One second I am striving to survive, to get through each day somehow, and it’s hard,
On the other hand, it feels like that’s all I am ever doing.
So many tears, SO MANY TEARS stored within,
Every single drop stabbing me from the inside,
A few old ones even begged me to let them out.
Would anyone even care though?
Why is it that I care if anyone else would?
They are MY TEARS, all mine, I have the right to let them out,
To set them free, I am allowed to make full use of the voice I was given,
To say the words I was taught yet never given a chance to use.
The leaves that contain so many lines, perhaps a million timelines,
The thick bark around trees, or perhaps just an armor to protect its heart,
Flowers are so fragile and vulnerable yet undeniably beautiful,
And all of this I am having to look through a room with a window whilst being forced to write essays about my passion when I could be living it rather.

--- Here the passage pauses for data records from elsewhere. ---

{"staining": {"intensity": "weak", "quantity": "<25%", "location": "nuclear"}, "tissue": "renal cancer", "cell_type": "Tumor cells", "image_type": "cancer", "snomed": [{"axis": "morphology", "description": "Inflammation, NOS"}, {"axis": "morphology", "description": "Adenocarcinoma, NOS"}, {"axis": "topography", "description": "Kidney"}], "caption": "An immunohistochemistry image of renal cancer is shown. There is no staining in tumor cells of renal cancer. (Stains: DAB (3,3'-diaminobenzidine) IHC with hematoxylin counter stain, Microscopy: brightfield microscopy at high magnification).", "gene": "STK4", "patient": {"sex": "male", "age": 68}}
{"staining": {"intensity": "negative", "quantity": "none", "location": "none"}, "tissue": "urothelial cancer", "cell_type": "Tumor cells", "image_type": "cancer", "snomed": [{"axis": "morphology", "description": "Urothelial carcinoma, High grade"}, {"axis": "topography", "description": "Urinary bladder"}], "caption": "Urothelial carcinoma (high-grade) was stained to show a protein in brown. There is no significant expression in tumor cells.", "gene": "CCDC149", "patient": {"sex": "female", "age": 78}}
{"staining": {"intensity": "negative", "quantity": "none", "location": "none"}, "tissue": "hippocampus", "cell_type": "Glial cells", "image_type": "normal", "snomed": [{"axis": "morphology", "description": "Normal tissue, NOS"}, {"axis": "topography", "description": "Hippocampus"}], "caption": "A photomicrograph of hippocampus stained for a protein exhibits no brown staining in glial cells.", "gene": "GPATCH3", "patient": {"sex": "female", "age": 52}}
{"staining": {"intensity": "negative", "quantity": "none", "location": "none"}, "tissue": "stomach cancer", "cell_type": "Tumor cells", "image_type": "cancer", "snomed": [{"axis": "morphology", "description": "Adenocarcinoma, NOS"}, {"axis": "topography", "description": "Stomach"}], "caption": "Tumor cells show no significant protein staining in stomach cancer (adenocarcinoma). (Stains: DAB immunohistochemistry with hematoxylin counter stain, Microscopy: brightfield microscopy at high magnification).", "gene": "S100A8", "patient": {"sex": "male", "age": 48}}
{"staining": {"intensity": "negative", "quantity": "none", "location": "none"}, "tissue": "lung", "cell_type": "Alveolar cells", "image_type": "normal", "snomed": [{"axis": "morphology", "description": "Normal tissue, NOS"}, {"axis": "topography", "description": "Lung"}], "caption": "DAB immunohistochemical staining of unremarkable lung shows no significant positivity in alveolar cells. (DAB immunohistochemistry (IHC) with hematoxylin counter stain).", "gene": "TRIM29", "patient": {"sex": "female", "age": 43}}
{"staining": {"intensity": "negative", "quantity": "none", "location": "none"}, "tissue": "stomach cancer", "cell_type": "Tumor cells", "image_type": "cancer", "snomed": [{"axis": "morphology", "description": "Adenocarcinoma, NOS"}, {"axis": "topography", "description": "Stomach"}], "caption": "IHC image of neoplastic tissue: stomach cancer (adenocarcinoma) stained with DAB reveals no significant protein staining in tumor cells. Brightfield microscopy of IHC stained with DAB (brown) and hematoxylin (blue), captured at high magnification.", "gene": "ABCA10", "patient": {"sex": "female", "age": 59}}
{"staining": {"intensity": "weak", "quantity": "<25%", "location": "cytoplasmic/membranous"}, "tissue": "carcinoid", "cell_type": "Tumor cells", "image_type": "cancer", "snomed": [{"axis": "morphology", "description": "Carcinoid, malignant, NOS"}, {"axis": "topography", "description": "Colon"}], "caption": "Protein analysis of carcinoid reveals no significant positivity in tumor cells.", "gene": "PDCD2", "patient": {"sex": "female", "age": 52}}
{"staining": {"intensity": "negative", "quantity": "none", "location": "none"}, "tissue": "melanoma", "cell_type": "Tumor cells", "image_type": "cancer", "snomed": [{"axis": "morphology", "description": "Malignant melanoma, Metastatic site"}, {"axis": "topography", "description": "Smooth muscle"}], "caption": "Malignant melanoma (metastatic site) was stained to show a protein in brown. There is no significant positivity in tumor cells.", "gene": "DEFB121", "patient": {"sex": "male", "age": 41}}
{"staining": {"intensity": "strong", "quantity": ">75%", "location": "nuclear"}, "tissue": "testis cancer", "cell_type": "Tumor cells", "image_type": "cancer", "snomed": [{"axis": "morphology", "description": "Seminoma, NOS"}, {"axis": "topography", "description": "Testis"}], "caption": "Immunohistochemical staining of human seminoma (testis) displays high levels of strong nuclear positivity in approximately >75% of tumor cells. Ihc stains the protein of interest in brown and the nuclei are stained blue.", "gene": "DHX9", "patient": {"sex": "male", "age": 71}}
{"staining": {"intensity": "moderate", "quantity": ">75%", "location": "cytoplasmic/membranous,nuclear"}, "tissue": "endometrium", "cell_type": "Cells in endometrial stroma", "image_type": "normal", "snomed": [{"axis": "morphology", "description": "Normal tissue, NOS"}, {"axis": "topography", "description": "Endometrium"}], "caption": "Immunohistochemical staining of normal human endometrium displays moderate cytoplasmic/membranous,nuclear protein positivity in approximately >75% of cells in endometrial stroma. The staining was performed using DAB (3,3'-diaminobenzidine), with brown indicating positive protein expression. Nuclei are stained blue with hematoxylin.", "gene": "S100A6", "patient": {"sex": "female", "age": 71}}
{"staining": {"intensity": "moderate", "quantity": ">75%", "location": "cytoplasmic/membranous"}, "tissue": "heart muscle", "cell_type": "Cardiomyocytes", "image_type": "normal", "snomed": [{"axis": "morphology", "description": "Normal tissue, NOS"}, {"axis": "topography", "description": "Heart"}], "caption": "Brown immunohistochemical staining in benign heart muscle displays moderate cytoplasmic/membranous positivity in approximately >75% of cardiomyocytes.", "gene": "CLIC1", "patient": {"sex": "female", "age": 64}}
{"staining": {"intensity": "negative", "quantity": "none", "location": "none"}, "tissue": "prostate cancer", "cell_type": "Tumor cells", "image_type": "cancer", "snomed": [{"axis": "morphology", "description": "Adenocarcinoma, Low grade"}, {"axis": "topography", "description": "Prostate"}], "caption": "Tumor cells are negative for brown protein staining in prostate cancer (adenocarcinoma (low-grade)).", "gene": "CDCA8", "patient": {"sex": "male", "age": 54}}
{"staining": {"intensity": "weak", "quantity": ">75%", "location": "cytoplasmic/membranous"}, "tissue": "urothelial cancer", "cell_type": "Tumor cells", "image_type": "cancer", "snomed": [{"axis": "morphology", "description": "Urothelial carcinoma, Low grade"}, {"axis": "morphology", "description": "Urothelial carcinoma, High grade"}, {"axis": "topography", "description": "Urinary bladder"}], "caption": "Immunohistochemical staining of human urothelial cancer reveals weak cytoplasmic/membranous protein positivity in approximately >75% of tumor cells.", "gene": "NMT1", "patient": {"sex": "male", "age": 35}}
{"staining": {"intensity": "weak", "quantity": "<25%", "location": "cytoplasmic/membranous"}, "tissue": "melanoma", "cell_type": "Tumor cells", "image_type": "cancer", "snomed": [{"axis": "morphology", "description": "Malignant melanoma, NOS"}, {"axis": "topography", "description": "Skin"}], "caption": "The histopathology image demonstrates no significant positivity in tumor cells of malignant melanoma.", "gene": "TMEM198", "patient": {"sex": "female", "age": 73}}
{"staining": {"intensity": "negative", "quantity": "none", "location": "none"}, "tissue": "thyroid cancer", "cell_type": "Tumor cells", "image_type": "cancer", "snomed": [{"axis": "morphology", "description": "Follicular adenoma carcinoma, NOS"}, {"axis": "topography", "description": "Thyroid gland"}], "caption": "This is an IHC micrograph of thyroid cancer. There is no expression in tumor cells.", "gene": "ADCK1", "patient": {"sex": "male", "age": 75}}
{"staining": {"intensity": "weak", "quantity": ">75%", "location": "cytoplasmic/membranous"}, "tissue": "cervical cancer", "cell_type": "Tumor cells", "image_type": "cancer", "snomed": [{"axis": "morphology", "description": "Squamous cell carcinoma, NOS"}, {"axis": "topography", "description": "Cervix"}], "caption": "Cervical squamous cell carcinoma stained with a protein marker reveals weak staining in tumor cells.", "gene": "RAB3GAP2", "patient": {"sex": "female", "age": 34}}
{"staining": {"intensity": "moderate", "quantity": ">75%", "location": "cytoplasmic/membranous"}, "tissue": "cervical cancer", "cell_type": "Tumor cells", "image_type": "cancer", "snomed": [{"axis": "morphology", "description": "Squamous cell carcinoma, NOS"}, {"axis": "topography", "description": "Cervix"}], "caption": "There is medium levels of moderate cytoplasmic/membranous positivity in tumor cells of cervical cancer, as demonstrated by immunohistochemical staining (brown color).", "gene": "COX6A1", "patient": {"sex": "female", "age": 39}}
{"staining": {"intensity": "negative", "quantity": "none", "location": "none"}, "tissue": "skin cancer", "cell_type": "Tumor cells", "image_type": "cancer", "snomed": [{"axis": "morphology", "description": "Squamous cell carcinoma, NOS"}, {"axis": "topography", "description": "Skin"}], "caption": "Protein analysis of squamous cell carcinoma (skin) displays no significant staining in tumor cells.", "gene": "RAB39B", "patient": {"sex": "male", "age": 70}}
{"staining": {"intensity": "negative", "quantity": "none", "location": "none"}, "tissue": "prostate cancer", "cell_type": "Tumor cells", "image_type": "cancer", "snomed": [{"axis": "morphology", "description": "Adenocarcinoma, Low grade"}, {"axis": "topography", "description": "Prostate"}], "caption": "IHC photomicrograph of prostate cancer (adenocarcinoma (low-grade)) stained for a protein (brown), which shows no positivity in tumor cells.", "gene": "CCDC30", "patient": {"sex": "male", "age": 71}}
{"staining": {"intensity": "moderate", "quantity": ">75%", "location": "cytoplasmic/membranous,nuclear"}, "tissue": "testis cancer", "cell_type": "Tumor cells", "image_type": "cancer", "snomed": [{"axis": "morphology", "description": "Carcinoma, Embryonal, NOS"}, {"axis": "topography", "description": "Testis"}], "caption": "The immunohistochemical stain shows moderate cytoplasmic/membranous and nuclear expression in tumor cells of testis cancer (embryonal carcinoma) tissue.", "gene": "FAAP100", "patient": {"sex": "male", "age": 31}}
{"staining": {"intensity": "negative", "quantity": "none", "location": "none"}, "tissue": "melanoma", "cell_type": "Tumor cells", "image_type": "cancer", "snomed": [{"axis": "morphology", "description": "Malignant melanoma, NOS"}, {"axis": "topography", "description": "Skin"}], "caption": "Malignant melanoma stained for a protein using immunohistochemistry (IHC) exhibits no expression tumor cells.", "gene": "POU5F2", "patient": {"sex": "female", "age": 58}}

Life feels like a living irony.
Souls around me, including mine, are slowly being drained.
We create our problems and spend our lives solving them, only to complicate things further.
I could be running on a beach right now with the love of my life,
But I have yet to find them—will I ever get the chance?
Does it not excite you? The infinite possibilities of existence—
Multiverses, galaxies, stars, planets, moons,
And superpowers that might reside within us all?
Powers like emotions, empathy, words, and signs—aren't they all extraordinary?
Yet here we are, fretting over tomorrow’s breakfast choices,
Instead of embracing and using these powers, we try to control them.